The IMF however wants to give more power to ‘monetary policy’ and enhance “monetary transmission and support de-dollarization by modernizing monetary and FX policy operations. “Establish an effective interest rate corridor and develop an accurate liquidity forecasting framework. Strengthen the market determination of exchange rates and improve the operation of FX intervention procedures.”
The entire benefit and stability to Cambodia that has come from the denial of monetary and FX policy discretion is likely to be lost and Cambodia become increasingly de-dollarized and its monetary policy ‘modernized’ based on various inflationist fads developed in the US and elsewhere.
Eventually, Cambodia may return to its 1970s and 1980s fate or the fate of its unfortunate neighbour Laos which has full ‘monetary and FX policy’ and is a basket case. Then China will be blamed for default.

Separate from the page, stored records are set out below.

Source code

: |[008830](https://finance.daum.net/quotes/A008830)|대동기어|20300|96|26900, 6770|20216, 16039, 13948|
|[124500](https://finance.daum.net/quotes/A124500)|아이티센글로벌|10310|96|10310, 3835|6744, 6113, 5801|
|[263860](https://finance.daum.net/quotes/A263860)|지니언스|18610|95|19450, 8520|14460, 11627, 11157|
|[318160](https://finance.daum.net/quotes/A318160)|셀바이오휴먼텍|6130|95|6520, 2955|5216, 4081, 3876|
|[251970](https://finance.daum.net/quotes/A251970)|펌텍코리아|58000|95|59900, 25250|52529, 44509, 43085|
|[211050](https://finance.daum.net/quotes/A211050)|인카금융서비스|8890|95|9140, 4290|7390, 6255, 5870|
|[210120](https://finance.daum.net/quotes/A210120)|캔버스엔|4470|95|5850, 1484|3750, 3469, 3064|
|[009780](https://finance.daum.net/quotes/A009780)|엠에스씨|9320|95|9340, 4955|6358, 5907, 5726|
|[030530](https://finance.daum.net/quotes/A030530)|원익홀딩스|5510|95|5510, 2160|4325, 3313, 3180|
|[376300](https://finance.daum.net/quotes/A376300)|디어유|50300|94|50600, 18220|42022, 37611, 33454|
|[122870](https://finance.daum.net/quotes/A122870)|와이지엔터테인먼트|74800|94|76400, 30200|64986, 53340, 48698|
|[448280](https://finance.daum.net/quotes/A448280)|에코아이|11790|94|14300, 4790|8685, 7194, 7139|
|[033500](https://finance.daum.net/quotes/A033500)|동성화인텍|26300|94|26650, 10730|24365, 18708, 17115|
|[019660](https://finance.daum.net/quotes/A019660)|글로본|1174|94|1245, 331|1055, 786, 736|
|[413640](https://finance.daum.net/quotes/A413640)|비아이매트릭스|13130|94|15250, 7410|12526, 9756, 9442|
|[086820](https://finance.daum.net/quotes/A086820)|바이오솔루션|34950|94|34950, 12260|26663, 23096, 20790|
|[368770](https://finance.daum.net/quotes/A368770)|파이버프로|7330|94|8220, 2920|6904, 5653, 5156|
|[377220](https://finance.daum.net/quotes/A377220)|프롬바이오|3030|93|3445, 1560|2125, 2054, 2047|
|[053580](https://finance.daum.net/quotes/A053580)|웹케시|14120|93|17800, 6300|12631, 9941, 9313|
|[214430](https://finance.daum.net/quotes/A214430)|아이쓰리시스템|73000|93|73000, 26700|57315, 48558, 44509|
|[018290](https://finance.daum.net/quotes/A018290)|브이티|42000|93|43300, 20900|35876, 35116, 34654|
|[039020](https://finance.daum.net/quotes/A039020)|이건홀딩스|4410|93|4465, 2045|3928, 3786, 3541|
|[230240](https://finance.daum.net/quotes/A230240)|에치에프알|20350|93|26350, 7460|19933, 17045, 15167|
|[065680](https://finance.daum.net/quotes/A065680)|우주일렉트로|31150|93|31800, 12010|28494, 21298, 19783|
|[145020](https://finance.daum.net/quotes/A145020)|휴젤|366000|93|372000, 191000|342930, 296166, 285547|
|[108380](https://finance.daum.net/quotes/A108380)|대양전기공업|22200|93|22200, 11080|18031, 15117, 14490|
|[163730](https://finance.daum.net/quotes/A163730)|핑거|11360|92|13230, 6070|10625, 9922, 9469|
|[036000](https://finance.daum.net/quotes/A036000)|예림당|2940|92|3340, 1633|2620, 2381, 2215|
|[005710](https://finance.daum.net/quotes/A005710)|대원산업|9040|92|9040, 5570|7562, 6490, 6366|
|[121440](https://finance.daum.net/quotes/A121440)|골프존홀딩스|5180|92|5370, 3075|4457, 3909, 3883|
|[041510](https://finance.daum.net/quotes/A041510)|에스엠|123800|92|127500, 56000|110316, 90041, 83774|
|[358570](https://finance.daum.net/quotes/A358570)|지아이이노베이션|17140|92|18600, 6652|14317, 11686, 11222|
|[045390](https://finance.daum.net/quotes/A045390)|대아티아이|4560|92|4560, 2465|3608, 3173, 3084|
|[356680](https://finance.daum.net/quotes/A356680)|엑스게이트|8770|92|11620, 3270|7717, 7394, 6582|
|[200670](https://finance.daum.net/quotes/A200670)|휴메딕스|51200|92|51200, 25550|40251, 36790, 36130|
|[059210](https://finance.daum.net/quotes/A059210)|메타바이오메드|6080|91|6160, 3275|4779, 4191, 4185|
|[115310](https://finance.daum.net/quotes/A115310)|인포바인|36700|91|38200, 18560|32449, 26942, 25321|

By constraining the monetary policy discretion of bureaucrats and forcing them to maintain the exchange rate, which is a transparent price unlike inflation indices which cannot be fudged by changing the base, stability can be given for growth and prosperity
Maldives also has low inflation around 1-3% without macro-economists to do complicated ‘monetary policy’. The Maldives monetary authority however does print money from time to time and gets into trouble. Any technical assistance from the IMF to engage in a more aggressive monetary policy would land the country in default. Maldives has borrowed too much, from China and also some of its Middle Eastern friends during about two decades of loose money starting from the Greenspan – Bernanke bubble.
What policy-makers and politicians have to understand is that denying monetary stability by various in-vogue third-rate monetary regimes is not a foundation to base a policy framework. But from 1950 onwards that is what happened to this country. To be fair current Central Bank Governor Nandalal Weerasinghe is doing a good job.
However, the way to achieve stability is not to depend on personalities but to constrain discretionary policy by law. That is to either have a very low inflation target like 2% which has been mostly successful elsewhere, or a hard peg or currency competition through dollarization.
All of these have worked. Where had a 7% inflation target worked? This country ran into default without a war with the room given for open market operations and outright purchases with a 5% inflation target.